Just like a high tech rendition of Goldilocks and the Three Bears, some games have too much narrative development, some games don’t have enough depth, and some don’t need story at all. The multiplayer vehicle soccer game Rocket League (2015) for example, would not be a prime candidate for story development. Do we need to know where the little rocket cars come from or how the stadiums were built? No! Subjectively speaking, Rocket League among many other titles, simply do not need an epic subplot and characterization, it just doesn’t fit what the developers are trying to accomplish.
The open-ended, life simulation franchise The Sims (2000) is also an interesting case in the discussion of narrative in video games. This series tasks users with controlling virtual people called “Sims.” There are no real goals of the game; players are free to do as they wish with their characters such as guiding the Sims through the minutia of everyday life or instigating tragedy just to see how they react. Due to the sandbox nature, there are no inherent stories woven into the games’ fabric, rather, the series allows players to create their own backstories if they so choose; albeit in a much less tangible way.
There exists a spectrum in the realm of video games, a mosaic of creative and technological diversity. This luminescent rainbow is a congregate of both foreign and familiar; comprised of different genres, game types, capacities for emotional investment, narrative dynamics, and attention to character depth. There are some within the gaming community who denounce video games as legitimate storytelling vehicles in favor of the tried-and-true passive alternatives, and others who view gaming’s interactivity as a challenge but also an opportunity to apply narrative devices in ways that traditional media could never accomplish.

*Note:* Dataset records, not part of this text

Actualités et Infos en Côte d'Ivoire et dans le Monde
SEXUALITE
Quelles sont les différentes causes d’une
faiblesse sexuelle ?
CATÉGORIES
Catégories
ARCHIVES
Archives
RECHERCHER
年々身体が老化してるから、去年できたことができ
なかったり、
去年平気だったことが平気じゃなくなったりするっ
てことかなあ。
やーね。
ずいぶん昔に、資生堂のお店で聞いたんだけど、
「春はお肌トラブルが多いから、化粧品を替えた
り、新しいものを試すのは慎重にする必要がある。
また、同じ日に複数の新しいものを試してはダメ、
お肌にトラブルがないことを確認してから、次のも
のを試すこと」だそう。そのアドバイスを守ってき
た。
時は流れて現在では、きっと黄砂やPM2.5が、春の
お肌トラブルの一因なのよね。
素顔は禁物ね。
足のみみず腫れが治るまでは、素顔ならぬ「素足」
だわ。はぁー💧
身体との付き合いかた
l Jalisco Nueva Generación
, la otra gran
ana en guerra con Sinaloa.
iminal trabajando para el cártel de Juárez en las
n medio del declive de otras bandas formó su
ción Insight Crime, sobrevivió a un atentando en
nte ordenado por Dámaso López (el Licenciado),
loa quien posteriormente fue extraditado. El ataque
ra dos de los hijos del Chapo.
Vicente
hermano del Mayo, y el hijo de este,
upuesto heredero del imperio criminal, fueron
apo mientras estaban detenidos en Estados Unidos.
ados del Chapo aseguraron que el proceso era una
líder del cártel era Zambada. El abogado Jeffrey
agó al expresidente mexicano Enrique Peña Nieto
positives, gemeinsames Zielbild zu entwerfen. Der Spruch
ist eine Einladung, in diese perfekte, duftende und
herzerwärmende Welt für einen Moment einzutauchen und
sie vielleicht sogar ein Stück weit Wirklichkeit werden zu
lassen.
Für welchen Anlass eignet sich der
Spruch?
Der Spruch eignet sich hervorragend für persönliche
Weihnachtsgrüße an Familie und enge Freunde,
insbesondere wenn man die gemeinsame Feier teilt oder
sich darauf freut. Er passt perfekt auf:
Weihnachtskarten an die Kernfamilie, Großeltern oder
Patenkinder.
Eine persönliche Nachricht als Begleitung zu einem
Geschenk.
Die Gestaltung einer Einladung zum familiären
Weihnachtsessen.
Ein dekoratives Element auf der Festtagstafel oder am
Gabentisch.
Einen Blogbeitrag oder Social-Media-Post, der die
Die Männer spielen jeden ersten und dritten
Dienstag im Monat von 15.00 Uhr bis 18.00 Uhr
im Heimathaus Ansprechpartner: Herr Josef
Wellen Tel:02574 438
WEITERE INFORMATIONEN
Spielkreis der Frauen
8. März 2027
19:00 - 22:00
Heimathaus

If the past has shown us anything, it’s that people won’t stop trying because a task seems too daunting. Studios like Quantic Dream, Square Enix, Telltale Games, and a largely growing subset of indie studios continue to push the boundaries of narrative in video games, strengthening the industry as a viable storytelling medium like never before. There still exists a significant gap between rich characters and stories and solid gameplay, but I’d like to think that the chasm is being bridged, one innovation at a time.